Top of Source text

Optimize NodeJS Apps in Production on Ubuntu

Why PM2 is Essential for Applications in Production?

When deploying a Node.js application in a production environment, ensuring stability, efficiency, and reliability is crucial. This is where PM2, a powerful process manager for Node.js applications, becomes an invaluable tool. PM2 simplifies process management, enhances performance, and provides robust monitoring capabilities. In this post, we’ll explore why PM2 is essential for running Node.js applications in production.

To ensure a Node.js app keeps running smoothly in production on Linux/Ubuntu, there are many ways to achieve this, but here are some of the essential steps that will help you elevate your application’s performance to the ‘next level’:

  1. Regularly monitor system resource usage to prevent bottlenecks
  2. Implement error handling and logging to quickly diagnose and fix issues as they arise
  3. Utilize process managers like PM2 or Forever to automatically restart your application in case of failures
  4. Ensure that your dependencies are always updated and secure to avoid vulnerabilities
  5. A bonus step: consider employing load balancing and clustering techniques to enhance the app’s scalability and availability. Nginx is great here even if you have one instance.

Bottom of Source text

-- Work task 1 --
Answer these from the Node.js production text:
(a) How does the text describe PM2?
(b) Which two process managers does the list of steps name?
(c) Which tool does the bonus step call great even with one instance?
-- Work task 2 --
From the Node.js production text, write out the stretch from "To ensure a" through "have one instance.", word for word.

Top of Raw data

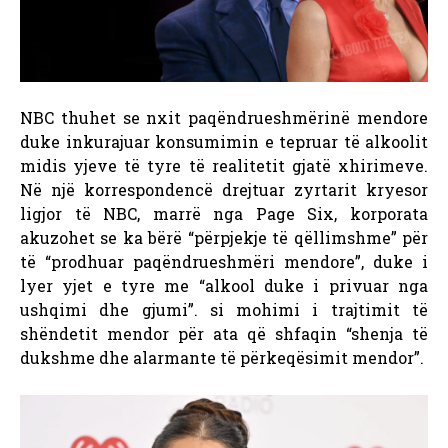
NBC thuhet se nxit paqëndrueshmërinë mendore
duke inkurajuar konsumimin e tepruar të alkoolit
midis yjeve të tyre të realitetit gjatë xhirimeve.
Në një korrespondencë drejtuar zyrtarit kryesor
ligjor të NBC, marrë nga Page Six, korporata
akuzohet se ka bërë “përpjekje të qëllimshme” për
të “prodhuar paqëndrueshmëri mendore”, duke i
lyer yjet e tyre me “alkool duke i privuar nga
ushqimi dhe gjumi”. si mohimi i trajtimit të
shëndetit mendor për ata që shfaqin “shenja të
dukshme dhe alarmante të përkeqësimit mendor”.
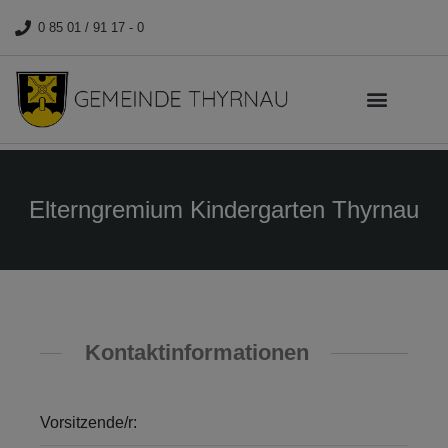
0 85 01 / 91 17 - 0
Elterngremium Kindergarten Thyrnau
Kontaktinformationen
Vorsitzende/r:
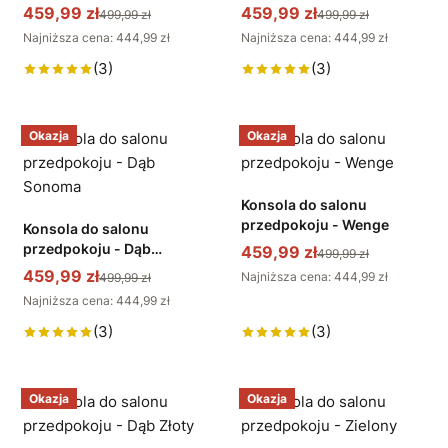
459,99 zł
459,99 zł
499,99 zł
499,99 zł
Najniższa cena: 444,99 zł
Najniższa cena: 444,99 zł
(3)
(3)
Okazja
Okazja
Konsola do salonu
przedpokoju - Wenge
Konsola do salonu
przedpokoju - Dąb
459,99 zł
499,99 zł
Sonoma
459,99 zł
Najniższa cena: 444,99 zł
499,99 zł
Najniższa cena: 444,99 zł
(3)
(3)
Okazja
Okazja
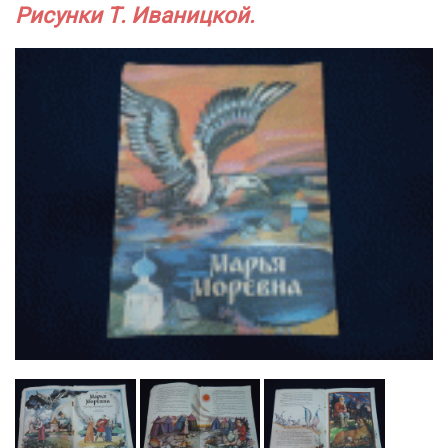
Рисунки Т. Иваницкой.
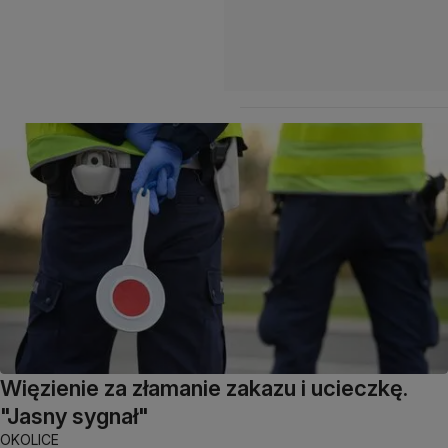
Więzienie za złamanie zakazu i ucieczkę.
"Jasny sygnał"
OKOLICE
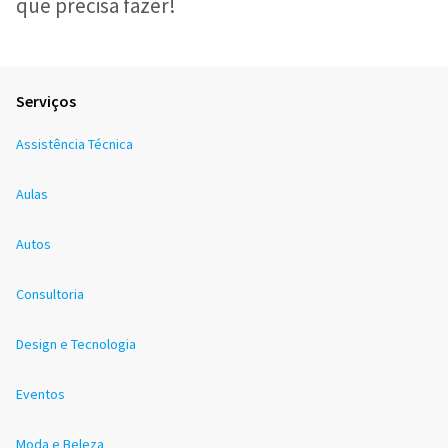
que precisa fazer!
Serviços
Assistência Técnica
Aulas
Autos
Consultoria
Design e Tecnologia
Eventos
Moda e Beleza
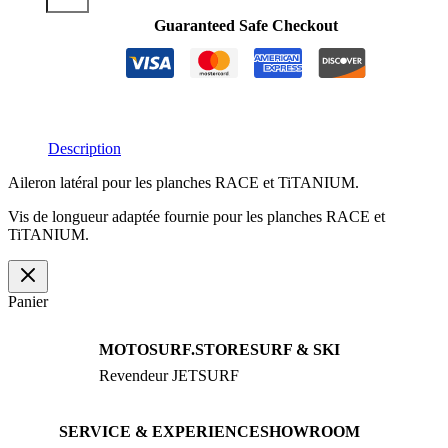
RACE
Guaranteed Safe Checkout
quantity
Description
Aileron latéral pour les planches RACE et TiTANIUM.
Vis de longueur adaptée fournie pour les planches RACE et
TiTANIUM.
Panier
MOTOSURF.STORE
SURF & SKI
Revendeur JETSURF
JETSURF Boards
Conseil · Essais
JETSURF Ski
Boards d’occasion
SERVICE & EXPERIENCE
SHOWROOM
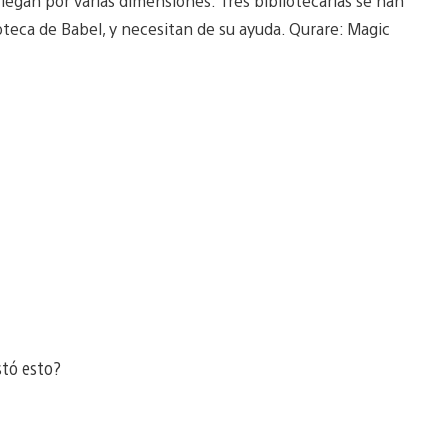
iegan por varias dimensiones. Tres bibliotecarias se han
ioteca de Babel, y necesitan de su ayuda. Qurare: Magic
stó esto?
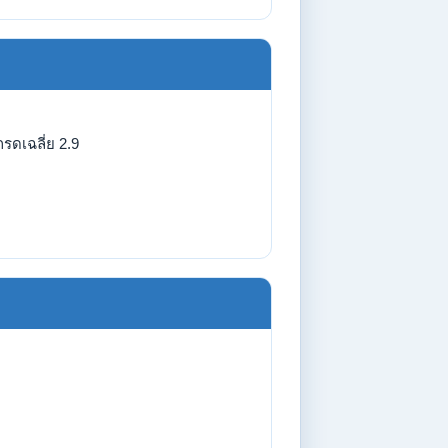
รดเฉลี่ย 2.9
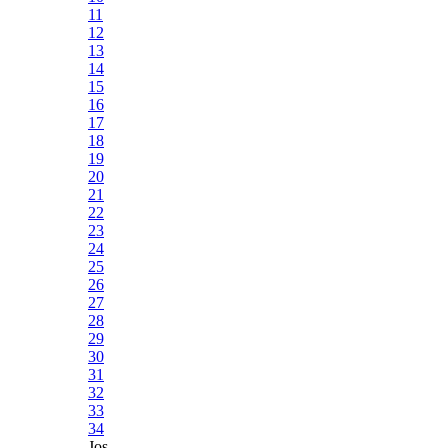
11
12
13
14
15
16
17
18
19
20
21
22
23
24
25
26
27
28
29
30
31
32
33
34
Jos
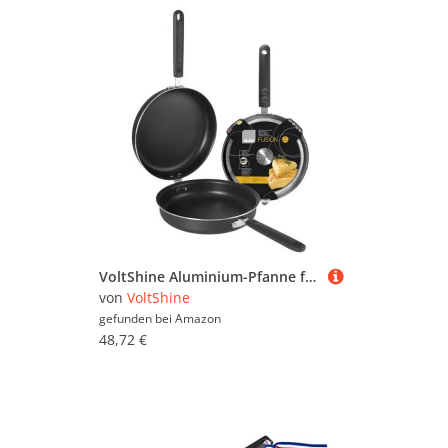
VoltShine Aluminium-Pfanne für Omelett, Induktion, Durchmesser 20 cm, ideal für die Zubereitung von Omeletts und anderen Gerichten beim effizienten Kochen.
von
VoltShine
gefunden bei
Amazon
48,72 €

Bottom of Raw data

-- Exercise solution 1 --
(a) A powerful process manager for Node.js applications.
(b) PM2 and Forever.
(c) Nginx.

-- Exercise solution 2 --
To ensure a Node.js app keeps running smoothly in production on Linux/Ubuntu, there are many ways to achieve this, but here are some of the essential steps that will help you elevate your application’s performance to the ‘next level’:

  1. Regularly monitor system resource usage to prevent bottlenecks
  2. Implement error handling and logging to quickly diagnose and fix issues as they arise
  3. Utilize process managers like PM2 or Forever to automatically restart your application in case of failures
  4. Ensure that your dependencies are always updated and secure to avoid vulnerabilities
  5. A bonus step: consider employing load balancing and clustering techniques to enhance the app’s scalability and availability. Nginx is great here even if you have one instance.